Less than half of specialist contractors are operating at more than 75 per cent capacity, according to a new specialist contractors survey.
The National Specialist Contractors’ Council State of Trade survey for the first quarter of 2011 revealed that despite an increase in enquiries, there was a reduction in firms operating at three-quarter capacity from 62 to 47 per cent.
NSCC chief executive Suzannah Nichol said: “The continued rise in supplier prices is putting the squeeze on specialist contractors. While more respondents are saying that they expect an increase in workload, this could be due to the desperately low levels of work available at the moment with businesses anticipating that it can only get better.”
The survey found:
- The percentage of specialist contractors reporting over 90 per cent capacity workload fell to 20 per cent from 35 per cent in the previous quarter.

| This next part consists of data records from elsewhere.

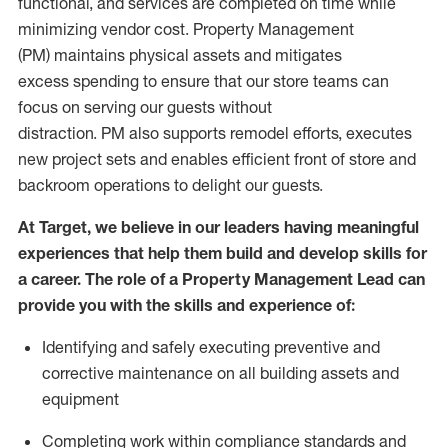
functional
,
and services are
completed
on time
while
minimizing vendor cost.
Property Management
(
PM
)
maintains
physical assets
and mitigates
excess
spending to
ensure that our store teams can
focus on serving our guests without
distraction.
PM
also
supports remodel efforts, executes
new project
sets
and enables efficient front of store and
backroom operations to delight our guests.
At Target
,
we believe in our
leaders
having meaningful
experiences that help them build and develop skills for
a career. The role of
a Property
Management Lead can
provide you with
the skills and experience of
:
Identifying
and safely executing preventive and
corrective maintenance on all building assets and
equipment
Completing work within compliance standards and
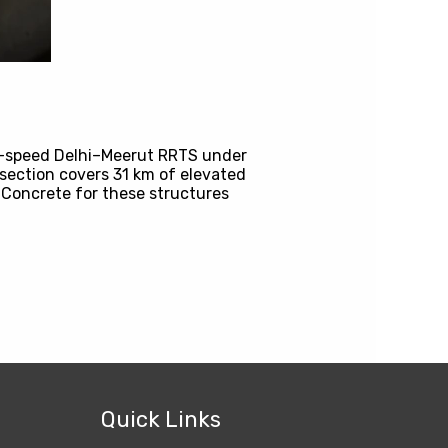
gh-speed Delhi–Meerut RRTS under
section covers 31 km of elevated
 Concrete for these structures
Quick Links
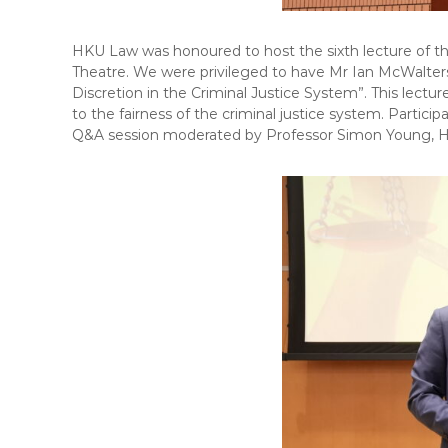
HKU Law was honoured to host the sixth lecture of t
Theatre. We were privileged to have Mr Ian McWalters,
Discretion in the Criminal Justice System”. This lectu
to the fairness of the criminal justice system. Partic
Q&A session moderated by Professor Simon Young, H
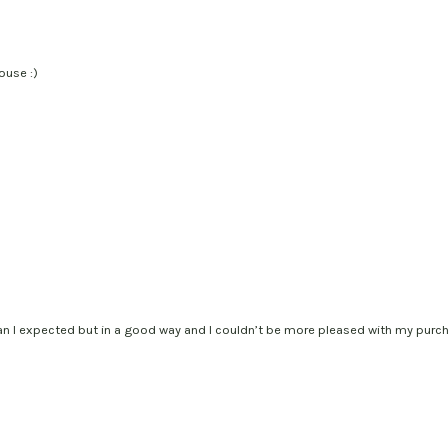
ouse :)
han I expected but in a good way and I couldn’t be more pleased with my purch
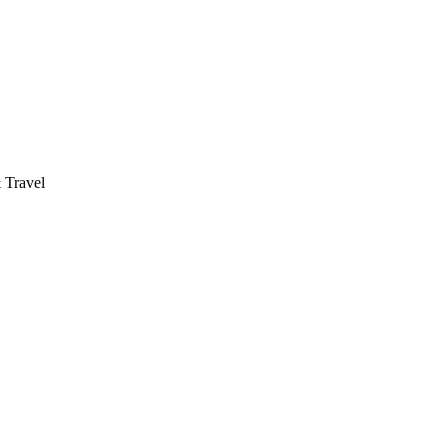
 Travel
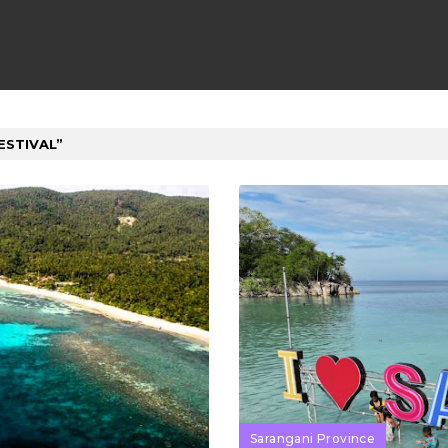
ESTIVAL
Sarangani Province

- 39 per cent reported an increase in enquiries and 37 per cent reported an increase in orders, while 29 per cent reported a decrease in enquiries and 35 per cent reported a decrease in orders.

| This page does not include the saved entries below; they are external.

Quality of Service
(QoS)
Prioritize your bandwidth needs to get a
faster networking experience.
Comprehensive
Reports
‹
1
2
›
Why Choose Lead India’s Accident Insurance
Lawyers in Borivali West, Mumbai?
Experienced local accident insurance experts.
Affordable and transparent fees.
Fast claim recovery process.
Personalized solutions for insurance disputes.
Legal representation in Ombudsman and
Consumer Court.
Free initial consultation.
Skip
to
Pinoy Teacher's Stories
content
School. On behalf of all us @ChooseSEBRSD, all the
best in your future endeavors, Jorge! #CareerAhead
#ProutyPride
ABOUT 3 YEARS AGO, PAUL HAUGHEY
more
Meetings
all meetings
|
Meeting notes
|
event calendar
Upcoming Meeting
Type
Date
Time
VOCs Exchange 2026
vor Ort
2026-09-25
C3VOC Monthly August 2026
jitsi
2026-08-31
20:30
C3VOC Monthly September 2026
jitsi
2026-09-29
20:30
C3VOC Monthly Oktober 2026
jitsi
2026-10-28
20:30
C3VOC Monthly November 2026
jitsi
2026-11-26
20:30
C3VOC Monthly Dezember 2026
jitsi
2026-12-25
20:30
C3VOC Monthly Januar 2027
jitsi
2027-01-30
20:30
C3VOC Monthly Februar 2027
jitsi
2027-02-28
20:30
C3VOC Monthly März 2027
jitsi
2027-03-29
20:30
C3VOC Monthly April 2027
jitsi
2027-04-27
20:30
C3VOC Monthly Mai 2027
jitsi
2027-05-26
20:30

- The percentage reporting more difficulty in recruiting skilled labour decreased from 10 to 8 per cent, while 19 per cent found it less difficult to recruit.
- 60 per cent of respondents anticipated falling margins with 11 per cent anticipating increasing margins.
With almost half of specialist contractors surveyed expecting an increase in workload, there will be a renewed focus on skills as businesses look to make sure they have a qualified workforce in place to deliver new projects.
Almost 40 per cent of firms said they were planning to recruit an apprentice in the coming year and NSCC will be recognising those that invest in apprenticeships with the new NSCC Roll of Honour.
More than half the contractors surveyed reported falling tender prices while almost one in five reported increasing prices.
Almost 90 per cent of respondents reported increases in suppliers prices compared to 74 per cent in the last quarter.
The vast majority of firms (77 per cent) were being paid between 30 and 60 days while 7 per cent were paid within 30 days and 16 per cent were waiting more than 60 days.
The survey also found that 83 per cent of respondents had monies withheld against them in retentions and 35 per cent of retention monies were overdue for release.
On average, 17 per cent of outstanding retentions were written off as bad debts and 17 per cent of companies had used a retention bond as an alternative to cash retention.